Un acte semblable, par exemple la mise à la disposition des Allemands d’une base de sous-marins, n’eut pu être tenté en Afrique sans être publiquement dénoncé et provoquer une dangereuse agitation. Et cela avant tout parce que des territoires français géographiquement proches et proches parents avaient donné un exemple qui pouvait être suivi.

Les territoires d’outre-mer de la France Libre réalisèrent encore un autre bénéfice, ils sortirent de la guerre plus étroitement unis à la mère patrie, bien orientés, et d’un commun accord, sur la voie de l’évolution nécessaire.

Que l’on considère que tous les soulèvements qui se sont produits contre la souveraineté française depuis 1944 ont atteint des pays qui avaient accepté l’armistice et qui ont été plus tard ramenés dans la guerre par ou avec des interventions militaires alliées. Là où les canons et les uniformes étrangers ont ouvert la voie au retour dans la guerre, la France, prenant figure d’être une deuxième fois vaincue, a essuyé une terrible perte d’autorité et de prestige. L’énumération des événements est tristement éloquente, elle suit presque l’ordre chronologique des interventions : Syrie et Liban, Madagascar, Tunisie, Maroc, Algérie.

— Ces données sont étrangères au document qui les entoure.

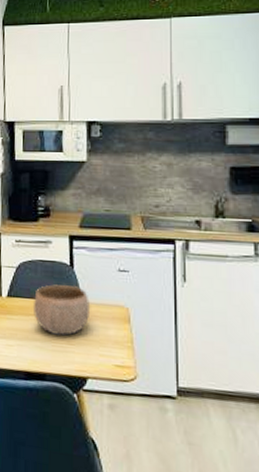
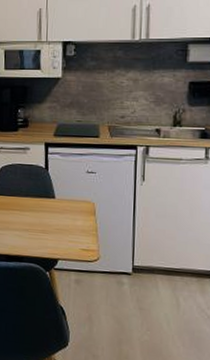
bowl: present [32,284,91,337] -> none [12,184,63,227]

Que l’on considère aussi que ce sont les Français libres qui, à Brazzaville en 1945, ont jeté les premières bases d’une évolution sociale et politique qui s’est depuis développée dans la bonne foi et sans réticence.

Qui niera que nous ayons aujourd’hui cruellement à regretter qu’un esprit aussi libéral et objectif n’ait pas présidé en temps voulu à la politique française dans les pays d’Afrique du Nord, où le régime accepté de l’ordre nouveau avait au contraire accusé les antagonistes raciaux et d’intérêts et durci les positions? Et pourtant des Français libres, le général Catroux et le gouverneur général Chataigneau, y avait tracé la bonne voie, encore en temps utile.

Par tout cela, a bien été servie la France, la Grande France, l’Union Française. Nous le devons à des hommes courageux et purs qui ont su comprendre le message du général de Gaulle et agir virilement, à tous risques. De ces hommes, je ne citerai que quelques-uns, qui sont morts après avoir œuvré de manière décisive dans cet épisode : Éboué et d’Ornano au Tchad, Leclerc au Cameroun, Sicé à Brazzaville, Broche au Pacifique.

Au pied de notre monument, un hommage solennel sera rendu à la grande œuvre que ceux-là et leurs compagnons, Européens, Africains, Polynésiens, surent réaliser pour que la France, échappant à la barbarie, puisse continuer à tenir dans le monde son rôle civilisateur et humain.

Le général de Larminat

Extrait de la Revue de la France Libre, n° 99, juin 1957.